What to produce: Rewrite the items starting at the line that contains "pose: elev=156.6 azim=178.1" and ending at the line that contains "Dot at: (302, 157)", keeping the requests unchanged. Multiply every coordinate in the answers by 0.95 and round each result to a whole number, with halves going up.

[Dataset items]
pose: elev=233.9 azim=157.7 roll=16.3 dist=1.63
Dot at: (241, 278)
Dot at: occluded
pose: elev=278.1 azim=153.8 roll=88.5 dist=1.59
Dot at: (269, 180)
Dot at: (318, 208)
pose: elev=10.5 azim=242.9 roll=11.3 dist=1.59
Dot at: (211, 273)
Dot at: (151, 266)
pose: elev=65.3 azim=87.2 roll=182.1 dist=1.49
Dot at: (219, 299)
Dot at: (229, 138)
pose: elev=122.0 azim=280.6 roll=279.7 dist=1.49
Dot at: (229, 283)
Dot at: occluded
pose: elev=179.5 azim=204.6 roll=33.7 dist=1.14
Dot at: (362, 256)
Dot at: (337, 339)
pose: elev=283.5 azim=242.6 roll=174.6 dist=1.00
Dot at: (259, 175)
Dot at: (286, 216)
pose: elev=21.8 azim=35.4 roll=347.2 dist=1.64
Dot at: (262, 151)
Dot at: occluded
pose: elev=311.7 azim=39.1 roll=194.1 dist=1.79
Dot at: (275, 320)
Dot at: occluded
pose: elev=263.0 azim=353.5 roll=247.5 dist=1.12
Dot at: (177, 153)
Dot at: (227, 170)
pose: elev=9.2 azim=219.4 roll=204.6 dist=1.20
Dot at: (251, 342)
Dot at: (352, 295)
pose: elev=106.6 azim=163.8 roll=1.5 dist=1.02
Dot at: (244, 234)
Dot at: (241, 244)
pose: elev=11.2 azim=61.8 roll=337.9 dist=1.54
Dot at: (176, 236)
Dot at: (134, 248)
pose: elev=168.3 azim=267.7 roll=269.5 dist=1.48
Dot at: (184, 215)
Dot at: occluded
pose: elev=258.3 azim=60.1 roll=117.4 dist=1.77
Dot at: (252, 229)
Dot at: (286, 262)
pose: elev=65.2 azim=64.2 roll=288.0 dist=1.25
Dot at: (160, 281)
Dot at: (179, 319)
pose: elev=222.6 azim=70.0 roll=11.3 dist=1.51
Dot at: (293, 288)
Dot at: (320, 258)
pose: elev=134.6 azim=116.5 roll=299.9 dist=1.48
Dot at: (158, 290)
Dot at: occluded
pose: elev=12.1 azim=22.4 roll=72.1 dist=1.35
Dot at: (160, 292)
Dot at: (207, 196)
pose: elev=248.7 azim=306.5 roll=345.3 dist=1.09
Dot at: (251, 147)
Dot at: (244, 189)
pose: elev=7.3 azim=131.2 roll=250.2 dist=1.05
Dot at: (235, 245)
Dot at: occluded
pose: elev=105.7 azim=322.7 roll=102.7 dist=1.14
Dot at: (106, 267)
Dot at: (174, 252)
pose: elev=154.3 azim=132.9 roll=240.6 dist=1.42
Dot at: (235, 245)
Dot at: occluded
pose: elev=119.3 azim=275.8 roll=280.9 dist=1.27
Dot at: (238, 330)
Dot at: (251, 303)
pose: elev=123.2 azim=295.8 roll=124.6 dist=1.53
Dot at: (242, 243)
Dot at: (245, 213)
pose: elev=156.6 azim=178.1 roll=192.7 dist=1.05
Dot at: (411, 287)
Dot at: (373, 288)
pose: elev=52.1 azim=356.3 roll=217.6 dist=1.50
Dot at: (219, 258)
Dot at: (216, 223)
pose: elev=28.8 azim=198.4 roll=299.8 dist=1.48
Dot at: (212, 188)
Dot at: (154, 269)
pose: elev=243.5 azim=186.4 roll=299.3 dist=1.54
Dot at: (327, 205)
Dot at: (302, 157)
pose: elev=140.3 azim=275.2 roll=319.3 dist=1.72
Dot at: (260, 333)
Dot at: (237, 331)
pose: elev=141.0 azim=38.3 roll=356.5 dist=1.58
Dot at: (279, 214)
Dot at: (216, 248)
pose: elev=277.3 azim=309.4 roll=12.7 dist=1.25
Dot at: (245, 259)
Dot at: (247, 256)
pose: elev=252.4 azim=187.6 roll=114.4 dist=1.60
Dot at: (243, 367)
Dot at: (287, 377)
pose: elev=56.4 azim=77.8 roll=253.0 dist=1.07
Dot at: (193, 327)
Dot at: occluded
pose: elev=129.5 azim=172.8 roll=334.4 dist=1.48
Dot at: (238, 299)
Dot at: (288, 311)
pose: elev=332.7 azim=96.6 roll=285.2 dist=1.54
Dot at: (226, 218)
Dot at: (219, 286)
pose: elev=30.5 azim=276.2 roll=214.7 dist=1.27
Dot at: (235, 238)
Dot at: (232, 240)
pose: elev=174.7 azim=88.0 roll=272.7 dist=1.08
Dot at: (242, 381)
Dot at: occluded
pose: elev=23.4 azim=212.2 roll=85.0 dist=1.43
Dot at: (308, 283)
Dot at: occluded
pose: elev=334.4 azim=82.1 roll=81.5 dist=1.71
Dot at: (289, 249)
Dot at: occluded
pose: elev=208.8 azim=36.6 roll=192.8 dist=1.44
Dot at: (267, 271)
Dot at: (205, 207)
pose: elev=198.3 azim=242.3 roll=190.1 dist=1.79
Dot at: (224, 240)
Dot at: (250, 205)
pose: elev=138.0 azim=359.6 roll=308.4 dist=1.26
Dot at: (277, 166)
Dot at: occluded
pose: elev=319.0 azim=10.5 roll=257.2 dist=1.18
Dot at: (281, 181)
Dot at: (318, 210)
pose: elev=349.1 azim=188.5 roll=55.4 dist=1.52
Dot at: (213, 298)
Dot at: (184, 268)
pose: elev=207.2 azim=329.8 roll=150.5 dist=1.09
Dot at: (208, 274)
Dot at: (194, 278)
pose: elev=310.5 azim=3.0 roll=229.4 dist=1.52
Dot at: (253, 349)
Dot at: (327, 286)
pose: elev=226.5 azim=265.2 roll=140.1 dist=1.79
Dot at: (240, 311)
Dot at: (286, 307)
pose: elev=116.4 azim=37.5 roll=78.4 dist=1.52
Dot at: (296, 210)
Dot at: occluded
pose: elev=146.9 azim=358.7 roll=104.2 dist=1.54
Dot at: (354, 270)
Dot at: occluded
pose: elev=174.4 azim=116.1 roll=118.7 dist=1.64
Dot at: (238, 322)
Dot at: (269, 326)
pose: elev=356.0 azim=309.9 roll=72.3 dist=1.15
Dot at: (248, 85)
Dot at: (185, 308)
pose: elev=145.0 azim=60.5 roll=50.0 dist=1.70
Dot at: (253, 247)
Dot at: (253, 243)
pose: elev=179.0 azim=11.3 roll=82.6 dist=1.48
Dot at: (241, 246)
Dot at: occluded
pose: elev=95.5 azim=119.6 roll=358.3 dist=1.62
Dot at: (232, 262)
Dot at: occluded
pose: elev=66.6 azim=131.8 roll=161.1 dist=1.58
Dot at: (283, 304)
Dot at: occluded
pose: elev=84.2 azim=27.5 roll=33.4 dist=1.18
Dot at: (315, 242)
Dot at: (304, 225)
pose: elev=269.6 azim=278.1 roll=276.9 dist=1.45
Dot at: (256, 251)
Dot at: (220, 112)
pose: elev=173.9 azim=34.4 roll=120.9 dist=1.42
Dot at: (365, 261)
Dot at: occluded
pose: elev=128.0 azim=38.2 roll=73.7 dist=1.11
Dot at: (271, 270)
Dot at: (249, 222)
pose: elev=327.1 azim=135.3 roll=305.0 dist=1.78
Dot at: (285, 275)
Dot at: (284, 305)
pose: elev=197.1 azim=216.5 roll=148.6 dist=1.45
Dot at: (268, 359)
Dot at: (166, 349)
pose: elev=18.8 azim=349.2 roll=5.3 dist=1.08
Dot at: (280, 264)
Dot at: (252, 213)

Solution:
pose: elev=156.6 azim=178.1 roll=192.7 dist=1.05
Dot at: (411, 287)
Dot at: (354, 274)
pose: elev=52.1 azim=356.3 roll=217.6 dist=1.50
Dot at: (219, 258)
Dot at: (205, 212)
pose: elev=28.8 azim=198.4 roll=299.8 dist=1.48
Dot at: (212, 188)
Dot at: (146, 256)
pose: elev=243.5 azim=186.4 roll=299.3 dist=1.54
Dot at: (327, 205)
Dot at: (287, 149)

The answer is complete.